Yesterday I setup some software which tracks all http requests across our network of websites. After analyzing the first day of traffic we found nearly a dozen IP's that were flat out harvesting our data. It's pretty obvious when one ip browses 300 pages in a matter of 1 hour lol. I did do a reverse lookup on these and the majority were from Singapore, China, etc so they weren't search engine bots.

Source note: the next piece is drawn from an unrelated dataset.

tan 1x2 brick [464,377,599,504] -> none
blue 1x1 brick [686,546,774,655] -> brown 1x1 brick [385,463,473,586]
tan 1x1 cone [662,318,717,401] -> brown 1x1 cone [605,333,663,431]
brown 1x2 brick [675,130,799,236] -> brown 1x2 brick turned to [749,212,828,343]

Does anyone know a service or website that maintains a list of bad IP's that should be blocked?

Joe
  • 3,043
  • 9
  • 43
  • 56
  • 3
    You should consider limiting the number of requests for a certain amount of time instead. That way you don't run the possibility of penalizing people who are unlucky enough to be on a blacklist for whatever reason. – Radu Nov 04 '10 at 21:52
  • @Radu: What do you mean by limiting the number of requests for a certain amount of time? – Lorenzo Nov 04 '10 at 22:04
  • @Lorenzo It would depend on the platform but here's a nice question and answer for asp.net mvc: http://stackoverflow.com/questions/33969/best-way-to-implement-request-throttling-in-asp-net-mvc – Radu Nov 04 '10 at 22:07
  • he probably means if user browses say 100 pages in an hour then block them. While that works there is too big of a chance to block a legit search engine. – Joe Nov 04 '10 at 22:09
  • Yeah, that's exactly what I mean but the key is to choose a reasonable value which is obviously not that easy. If you want to avoid blacklisting an over-enthusiastic search engine then you'll need a method to verify if a user is a real searchengine. With googlebot you'll need to do a reverse DNS lookup as described here: http://www.google.com/support/webmasters/bin/answer.py?hl=en&answer=80553 – Radu Nov 04 '10 at 22:21

1 Answers1

3

Yes there is a list of IPs which is dynamic. So there is no download for that list. But you can query it via DNS.

Have a look at the Http:BL of projecthoneypot.org: http://www.projecthoneypot.org/httpbl_api.php

mailq
  • 427
  • 2
  • 10